(Exercise data begins)

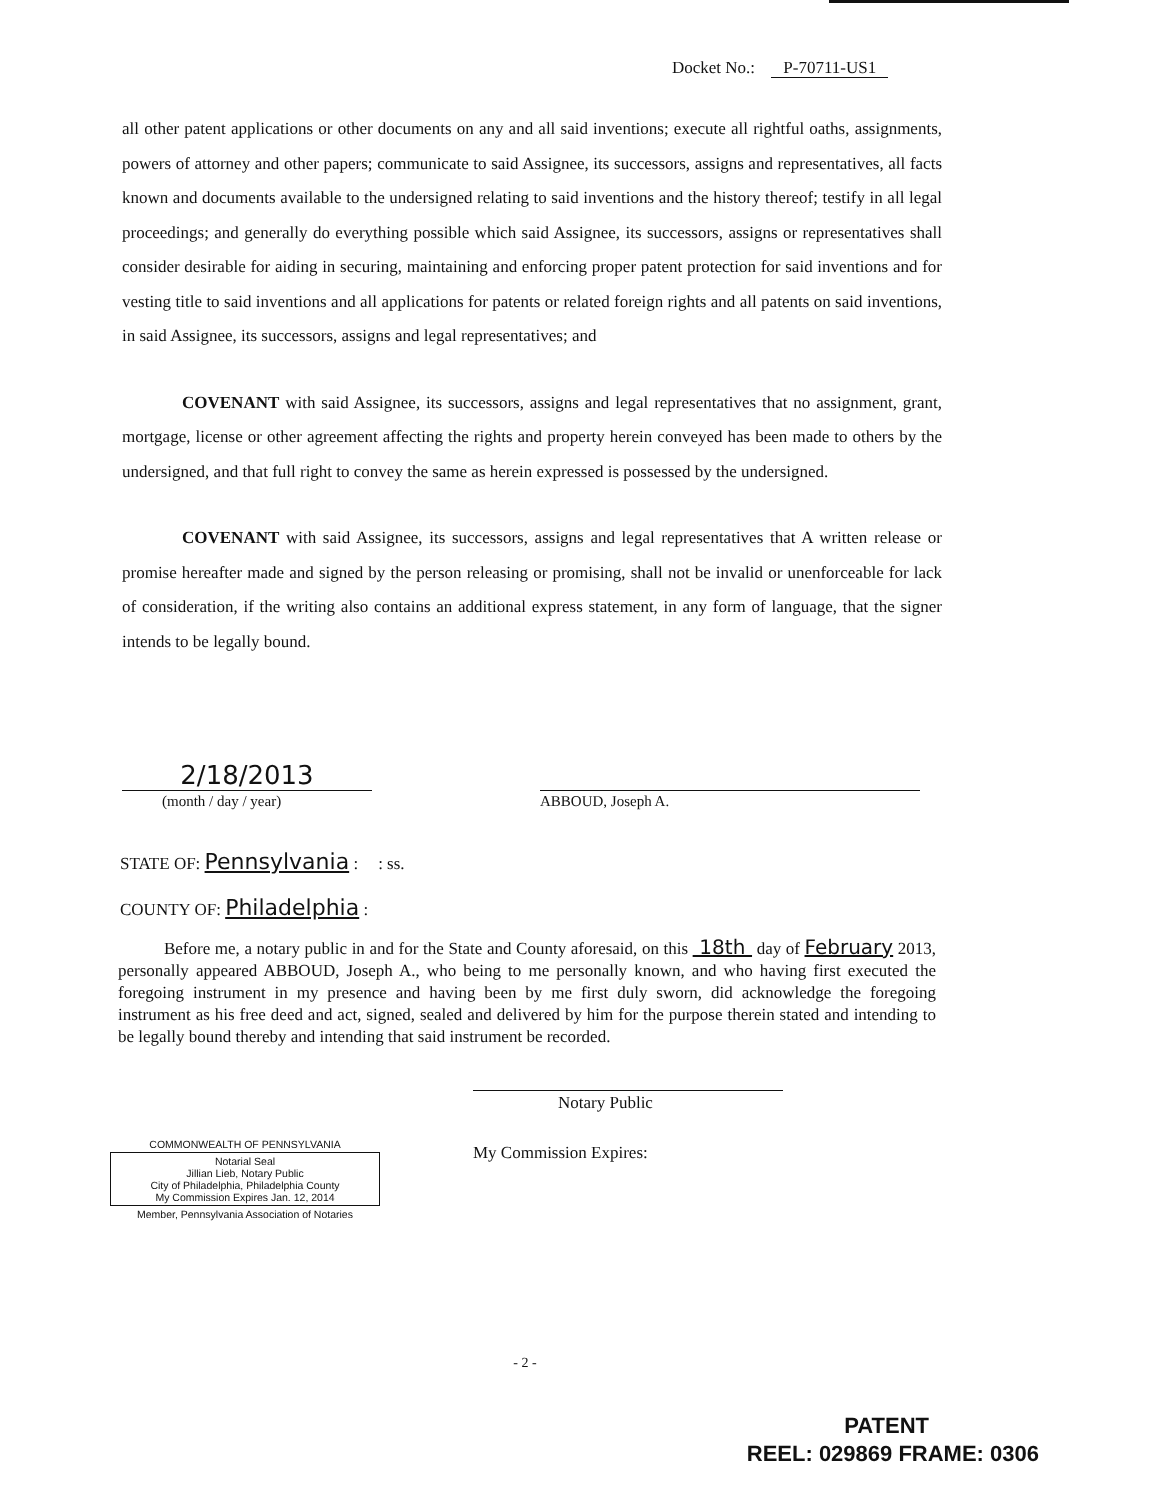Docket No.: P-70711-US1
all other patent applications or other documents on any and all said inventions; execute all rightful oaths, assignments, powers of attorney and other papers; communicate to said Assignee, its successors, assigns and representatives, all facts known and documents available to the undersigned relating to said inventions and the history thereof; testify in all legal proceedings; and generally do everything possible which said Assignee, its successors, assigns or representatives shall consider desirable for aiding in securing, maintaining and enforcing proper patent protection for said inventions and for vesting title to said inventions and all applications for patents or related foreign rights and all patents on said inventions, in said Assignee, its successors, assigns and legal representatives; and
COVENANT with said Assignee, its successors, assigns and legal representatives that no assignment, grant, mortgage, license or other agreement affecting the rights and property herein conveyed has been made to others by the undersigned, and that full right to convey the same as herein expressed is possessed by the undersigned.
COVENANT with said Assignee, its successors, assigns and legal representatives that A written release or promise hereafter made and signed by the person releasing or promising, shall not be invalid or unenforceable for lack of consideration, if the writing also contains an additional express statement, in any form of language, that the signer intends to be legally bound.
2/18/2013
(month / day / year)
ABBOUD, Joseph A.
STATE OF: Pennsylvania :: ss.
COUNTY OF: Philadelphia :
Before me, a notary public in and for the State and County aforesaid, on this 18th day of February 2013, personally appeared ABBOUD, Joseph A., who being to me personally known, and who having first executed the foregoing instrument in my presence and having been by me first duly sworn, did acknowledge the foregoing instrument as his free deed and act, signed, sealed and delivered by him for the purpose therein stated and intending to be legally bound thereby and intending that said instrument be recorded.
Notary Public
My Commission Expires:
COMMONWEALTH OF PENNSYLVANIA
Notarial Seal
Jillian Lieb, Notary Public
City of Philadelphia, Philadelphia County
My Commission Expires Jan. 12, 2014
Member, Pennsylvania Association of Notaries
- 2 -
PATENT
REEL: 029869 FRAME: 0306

(Exercise data ends)

Task directions: Repeat verbatim the lines between the start of the data and the line containing "all other patent", both ends included, omitting all pictures.

The answer:
Docket No.: P-70711-US1
all other patent applications or other documents on any and all said inventions; execute all rightful oaths, assignments, powers of attorney and other papers; communicate to said Assignee, its successors, assigns and representatives, all facts known and documents available to the undersigned relating to said inventions and the history thereof; testify in all legal proceedings; and generally do everything possible which said Assignee, its successors, assigns or representatives shall consider desirable for aiding in securing, maintaining and enforcing proper patent protection for said inventions and for vesting title to said inventions and all applications for patents or related foreign rights and all patents on said inventions, in said Assignee, its successors, assigns and legal representatives; and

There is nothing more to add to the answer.